Comment on The streaming model is cratering — here's how that's hurting actors, writers and fans
cassetti@kbin.social 1 year agoI think if you were to chart the number of single season series over the years, you'd likely find that streaming media has exponentially more cancelled shows after one series because it's easier for them to monitor engagement of the series by viewers and cut the fat when they think a show won't succeed based on the metric data they have.

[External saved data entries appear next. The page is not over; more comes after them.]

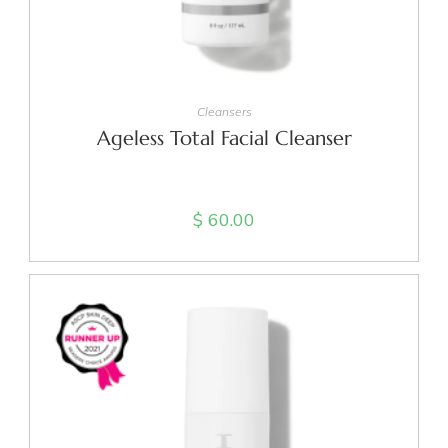
ADD TO CART
Cleansers
Ageless Total Facial Cleanser
$
60.00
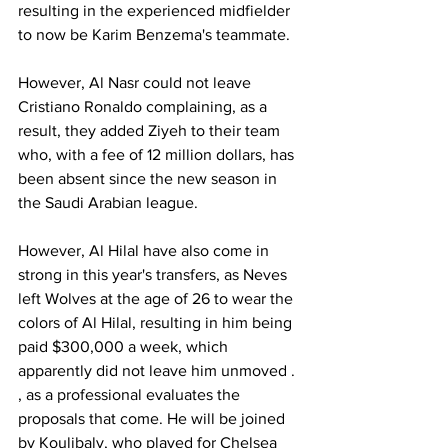
resulting in the experienced midfielder 
to now be Karim Benzema's teammate.
However, Al Nasr could not leave 
Cristiano Ronaldo complaining, as a 
result, they added Ziyeh to their team 
who, with a fee of 12 million dollars, has 
been absent since the new season in 
the Saudi Arabian league.
However, Al Hilal have also come in 
strong in this year's transfers, as Neves 
left Wolves at the age of 26 to wear the 
colors of Al Hilal, resulting in him being 
paid $300,000 a week, which 
apparently did not leave him unmoved . 
, as a professional evaluates the 
proposals that come. He will be joined 
by Koulibaly, who played for Chelsea 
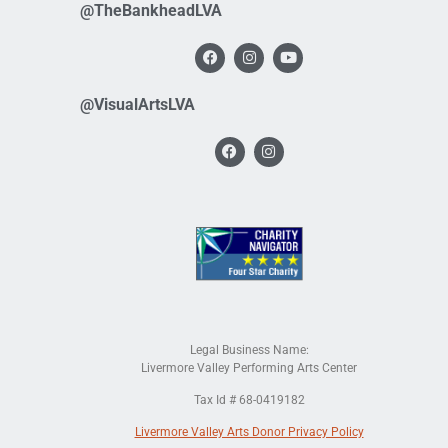
@TheBankheadLVA
@VisualArtsLVA
Legal Business Name:
Livermore Valley Performing Arts Center
Tax Id # 68-0419182
Livermore Valley Arts Donor Privacy Policy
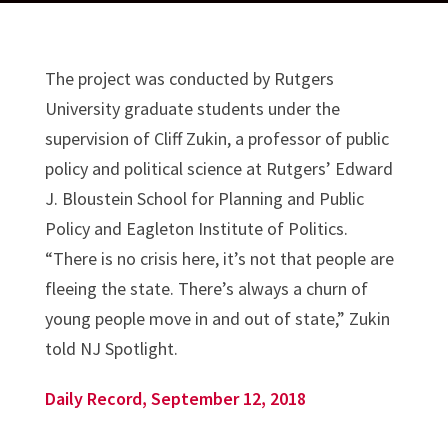
The project was conducted by Rutgers
University graduate students under the
supervision of Cliff Zukin, a professor of public
policy and political science at Rutgers’ Edward
J. Bloustein School for Planning and Public
Policy and Eagleton Institute of Politics.
“There is no crisis here, it’s not that people are
fleeing the state. There’s always a churn of
young people move in and out of state,” Zukin
told NJ Spotlight.
Daily Record, September 12, 2018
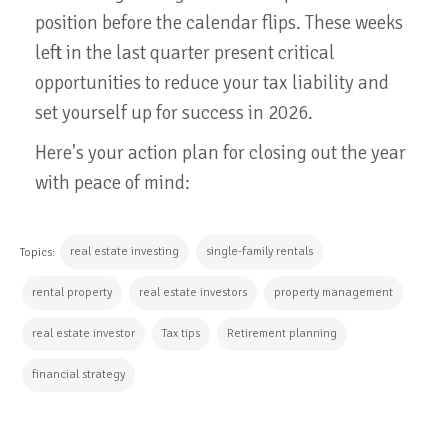
position before the calendar flips. These weeks
left in the last quarter present critical
opportunities to reduce your tax liability and
set yourself up for success in 2026.
Here's your action plan for closing out the year
with peace of mind:
real estate investing
single-family rentals
Topics:
rental property
real estate investors
property management
real estate investor
Tax tips
Retirement planning
financial strategy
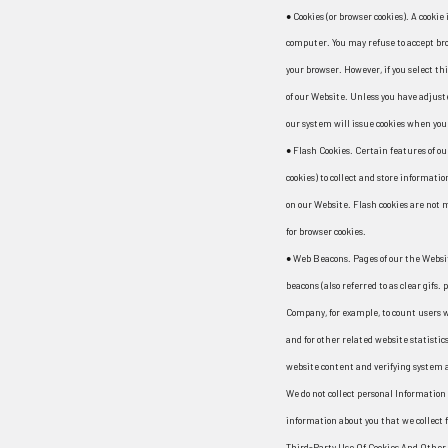
● Cookies (or browser cookies). A cookie 
computer. You may refuse to accept bro
your browser. However, if you select th
of our Website. Unless you have adjuste
our system will issue cookies when you 
● Flash Cookies. Certain features of ou
cookies) to collect and store informati
on our Website. Flash cookies are not
for browser cookies.
● Web Beacons. Pages of our the Websi
beacons (also referred to as clear gifs.
Company, for example, to count users w
and for other related website statistics
website content and verifying system a
We do not collect personal Information
information about you that we collect f
Third-Party Use Of Cookies And Other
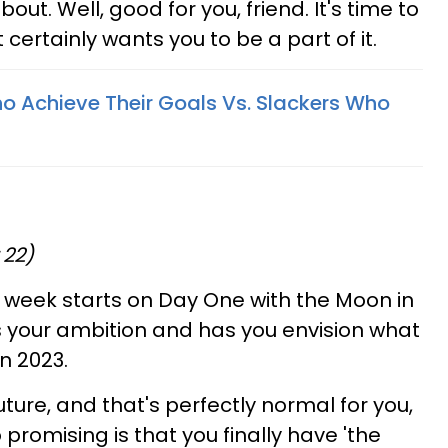
about. Well, good for you, friend. It's time to
t certainly wants you to be a part of it.
o Achieve Their Goals Vs. Slackers Who
 22)
 week starts on Day One with the Moon in
es your ambition and has you envision what
in 2023.
ture, and that's perfectly normal for you,
 promising is that you finally have 'the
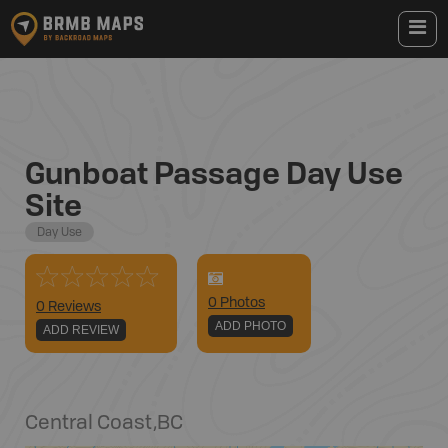
Gunboat Passage Day Use
Site
Day Use
0
Photo
s
0 Reviews
ADD PHOTO
ADD REVIEW
Central Coast
,
BC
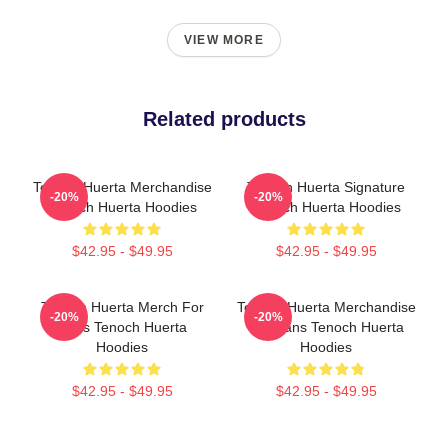
VIEW MORE
Related products
Tenoch Huerta Merchandise
Tenoch Huerta Signature
-20%
-20%
Tenoch Huerta Hoodies
Tenoch Huerta Hoodies
$42.95 - $49.95
$42.95 - $49.95
Tenoch Huerta Merch For
Tenoch Huerta Merchandise
-20%
-20%
Fans Tenoch Huerta
For Fans Tenoch Huerta
Hoodies
Hoodies
$42.95 - $49.95
$42.95 - $49.95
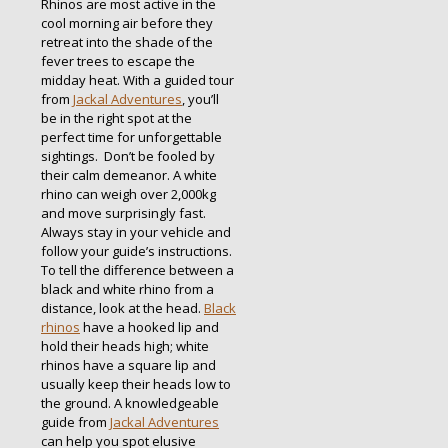
Rhinos are most active in the
cool morning air before they
retreat into the shade of the
fever trees to escape the
midday heat. With a guided tour
from
Jackal Adventures
, you’ll
be in the right spot at the
perfect time for unforgettable
sightings. Don’t be fooled by
their calm demeanor. A white
rhino can weigh over 2,000kg
and move surprisingly fast.
Always stay in your vehicle and
follow your guide’s instructions.
To tell the difference between a
black and white rhino from a
distance, look at the head.
Black
rhinos
have a hooked lip and
hold their heads high; white
rhinos have a square lip and
usually keep their heads low to
the ground. A knowledgeable
guide from
Jackal Adventures
can help you spot elusive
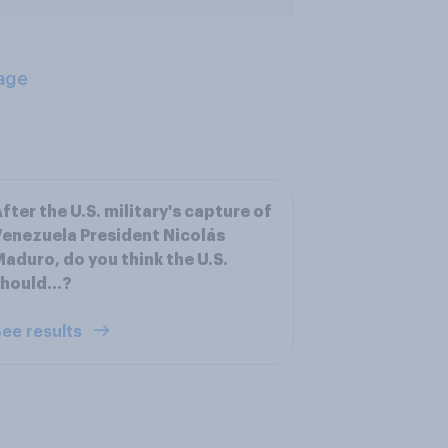
age
fter the U.S. military's capture of
enezuela President Nicolás
aduro, do you think the U.S.
hould...?
ee results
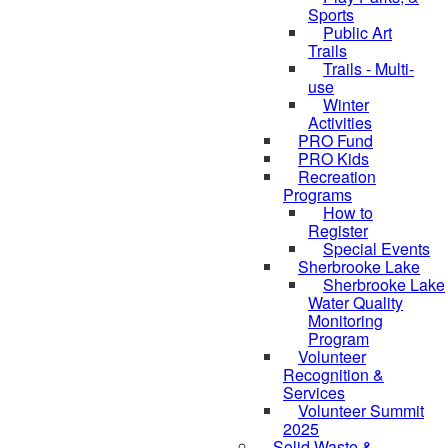
Sports
Public Art
Trails
Trails - Multi-
use
Winter
Activities
PRO Fund
PRO Kids
Recreation
Programs
How to
Register
Special Events
Sherbrooke Lake
skipped to
Sherbrooke Lake
Water Quality
Monitoring
Program
Volunteer
Recognition &
Services
Volunteer Summit
2025
Solid Waste &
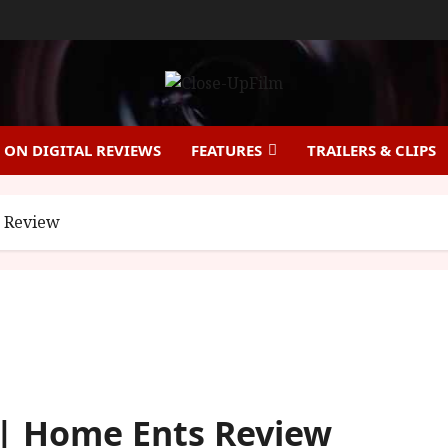
ON DIGITAL REVIEWS
FEATURES
TRAILERS & CLIPS
s Review
 | Home Ents Review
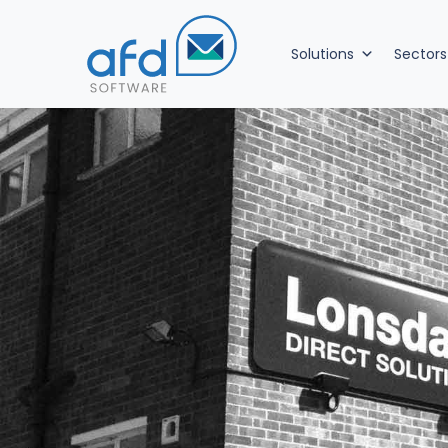
Solutions
Sectors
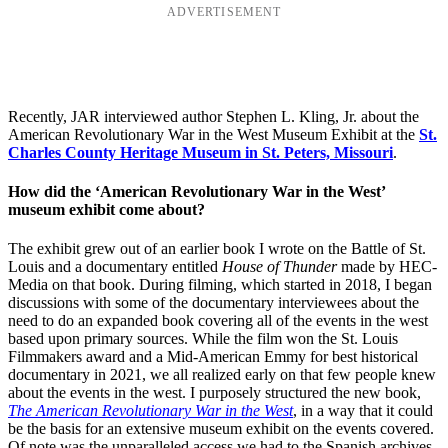
ADVERTISEMENT
Recently, JAR interviewed author Stephen L. Kling, Jr. about the
American Revolutionary War in the West Museum Exhibit at the
St.
Charles County Heritage Museum in St. Peters, Missouri
.
How did the ‘American Revolutionary War in the West’
museum exhibit come about?
The exhibit grew out of an earlier book I wrote on the Battle of St.
Louis and a documentary entitled
House of Thunder
made by HEC-
Media on that book. During filming, which started in 2018, I began
discussions with some of the documentary interviewees about the
need to do an expanded book covering all of the events in the west
based upon primary sources. While the film won the St. Louis
Filmmakers award and a Mid-American Emmy for best historical
documentary in 2021, we all realized early on that few people knew
about the events in the west. I purposely structured the new book,
The American Revolutionary War in the West
, in a way that it could
be the basis for an extensive museum exhibit on the events covered.
Of note was the unparalleled access we had to the Spanish archives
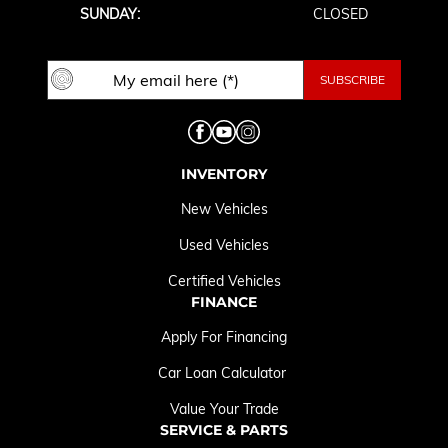
SUNDAY:
CLOSED
INVENTORY
New Vehicles
Used Vehicles
Certified Vehicles
FINANCE
Apply For Financing
Car Loan Calculator
Value Your Trade
SERVICE & PARTS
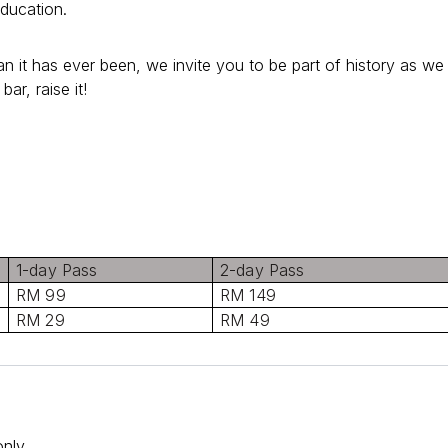
education.
 it has ever been, we invite you to be part of history as we
bar, raise it!
1-day Pass
2-day Pass
RM 99
RM 149
RM 29
RM 49
nly.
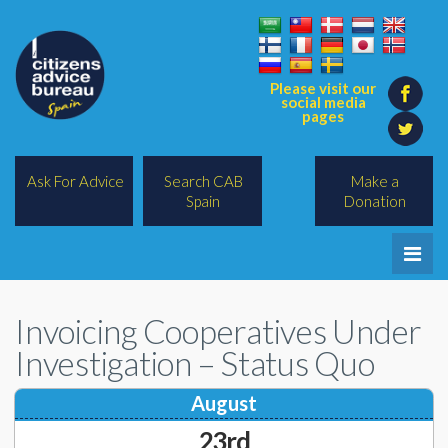
Please visit our
social media
pages
Ask For Advice
Search CAB
Make a
Spain
Donation
Home
Invoicing Cooperatives Under
Legal/Lawyers
Investigation – Status Quo
All Topics
August
BREXIT
23rd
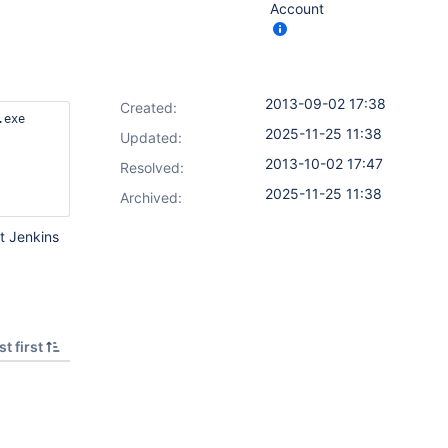
Account
2013-09-02 17:38
Created:
exe

2025-11-25 11:38
Updated:
2013-10-02 17:47
Resolved:
2025-11-25 11:38
Archived:
at Jenkins
t first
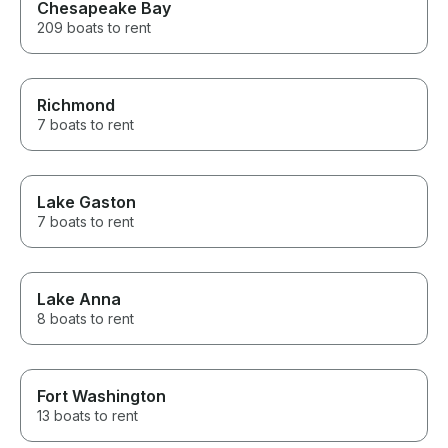
Chesapeake Bay
209 boats to rent
Richmond
7 boats to rent
Lake Gaston
7 boats to rent
Lake Anna
8 boats to rent
Fort Washington
13 boats to rent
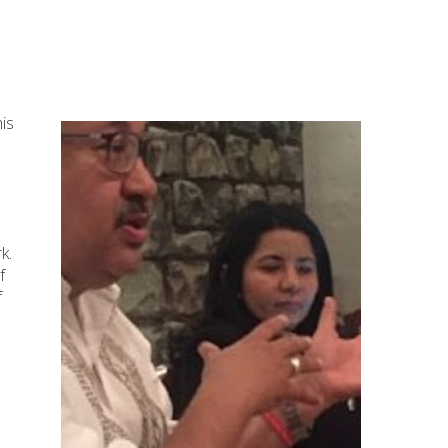
his
k.
f
f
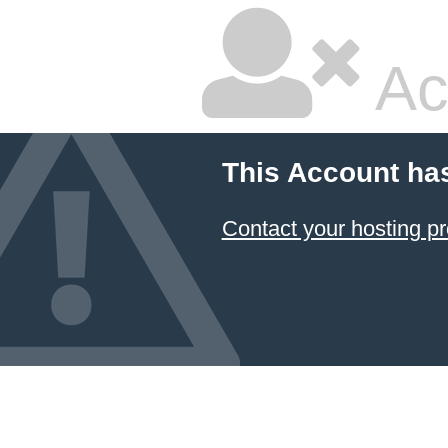
Ac
This Account ha
Contact your hosting pr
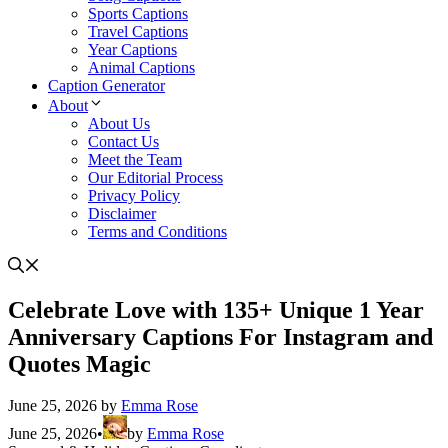
Sports Captions
Travel Captions
Year Captions
Animal Captions
Caption Generator
About
About Us
Contact Us
Meet the Team
Our Editorial Process
Privacy Policy
Disclaimer
Terms and Conditions
Celebrate Love with 135+ Unique 1 Year
Anniversary Captions For Instagram and
Quotes Magic
June 25, 2026
by
Emma Rose
June 25, 2026
•
by
Emma Rose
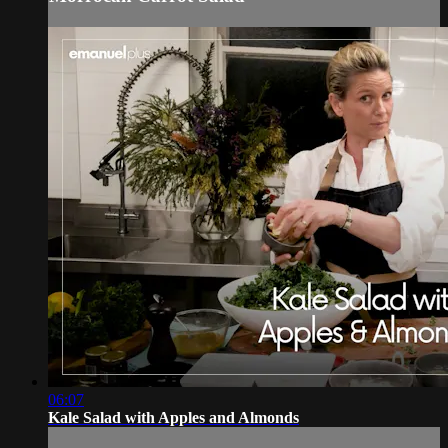
06:07
Kale Salad with Apples and Almonds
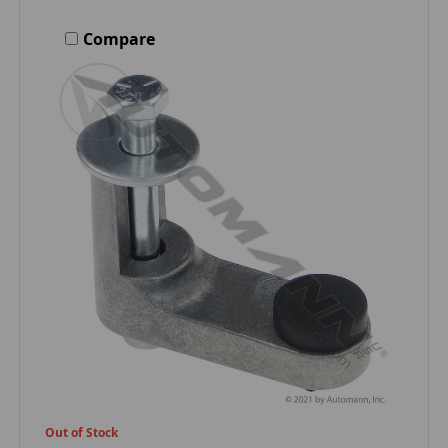
Compare
Out of Stock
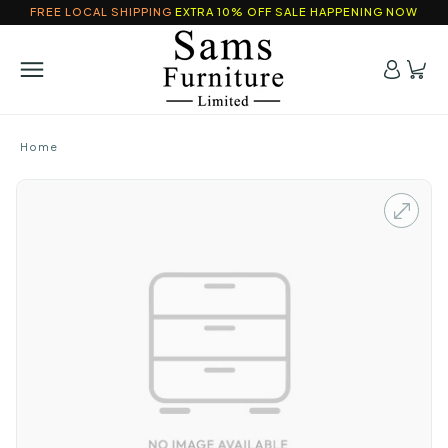
FREE LOCAL SHIPPING
EXTRA 10% OFF SALE HAPPENING NOW
Home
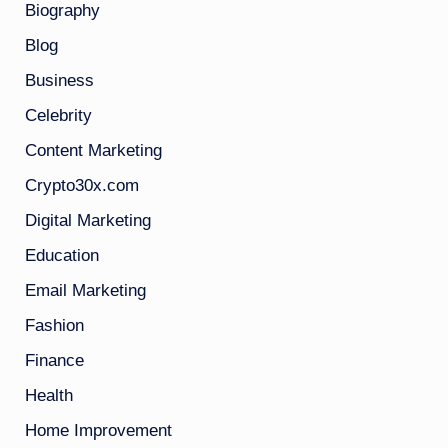
Biography
Blog
Business
Celebrity
Content Marketing
Crypto30x.com
Digital Marketing
Education
Email Marketing
Fashion
Finance
Health
Home Improvement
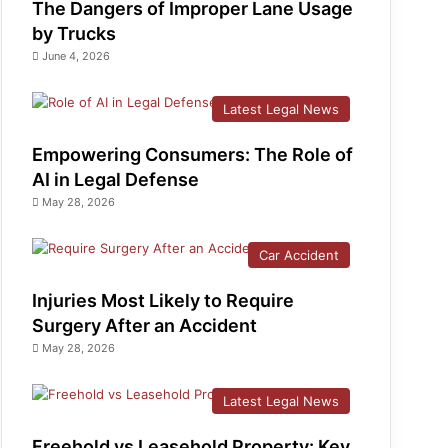
The Dangers of Improper Lane Usage
by Trucks
June 4, 2026
Latest Legal News
Empowering Consumers: The Role of
AI in Legal Defense
May 28, 2026
Car Accident
Injuries Most Likely to Require
Surgery After an Accident
May 28, 2026
Latest Legal News
Freehold vs Leasehold Property: Key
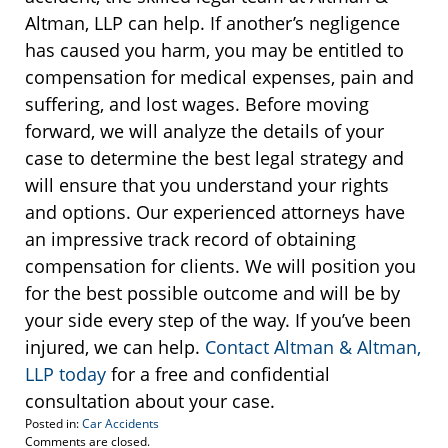
Altman, LLP can help. If another’s negligence
has caused you harm, you may be entitled to
compensation for medical expenses, pain and
suffering, and lost wages. Before moving
forward, we will analyze the details of your
case to determine the best legal strategy and
will ensure that you understand your rights
and options. Our experienced attorneys have
an impressive track record of obtaining
compensation for clients. We will position you
for the best possible outcome and will be by
your side every step of the way. If you’ve been
injured, we can help.
Contact Altman & Altman,
LLP today
for a free and confidential
consultation about your case.
Posted in:
Car Accidents
Updated:
Comments are closed.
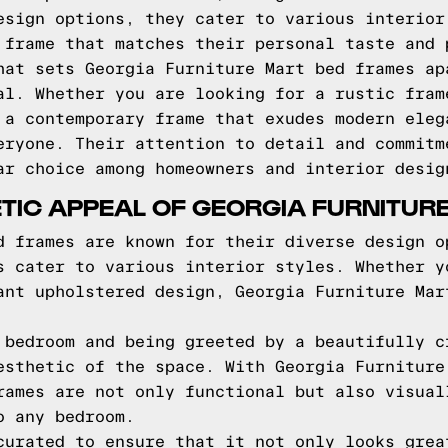
esign options, they cater to various interior
 frame that matches their personal taste and 
hat sets Georgia Furniture Mart bed frames ap
al. Whether you are looking for a rustic fram
 a contemporary frame that exudes modern eleg
eryone. Their attention to detail and commitm
ar choice among homeowners and interior desig
TIC APPEAL OF GEORGIA FURNITUR
d frames are known for their diverse design o
s cater to various interior styles. Whether y
ant upholstered design, Georgia Furniture Mar
 bedroom and being greeted by a beautifully c
esthetic of the space. With Georgia Furniture
rames are not only functional but also visual
o any bedroom.
curated to ensure that it not only looks grea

Can you imagine shows like Stargate SG1? They most likely would have been cancelled after season1 because the viewer count wasn't there at the start of the series.
koreth@lemm.ee 1 year ago
I actually did run some numbers on this at one point and found that the cancellation rate on network shows has ranged from 30-50% for the last 70 years, with the average number of seasons hovering just under 2. Reddit post with graphs and sources.
Running the same numbers for streaming services is trickier, and I couldn’t figure out a reliable way to get a good data set to analyze. But even so, the numbers for broadcast TV are high enough that it would be numerically impossible for streaming services to, say, be 3 times more likely to cancel a show after one season.
cassetti@kbin.social 1 year ago
Interesting, so would you say the ratios were similar between streaming and non-streaming networks?
I have reddit blocked at the router level so I can't view anything on that site (still boycotting the company lol)
koreth@lemm.ee 1 year ago
My intuition is that it’s probably in about the same range as the broadcast networks, but I have no numbers to back that up.
I don’t think it can be significantly higher or lower: if the cancellation rate were significantly lower, “streaming services always cancel after 1 season” wouldn’t have caught on as a perception, and if it were significantly higher, it wouldn’t be as easy to find multi-season streaming shows as it currently is. But is it slightly higher or lower? I have no idea.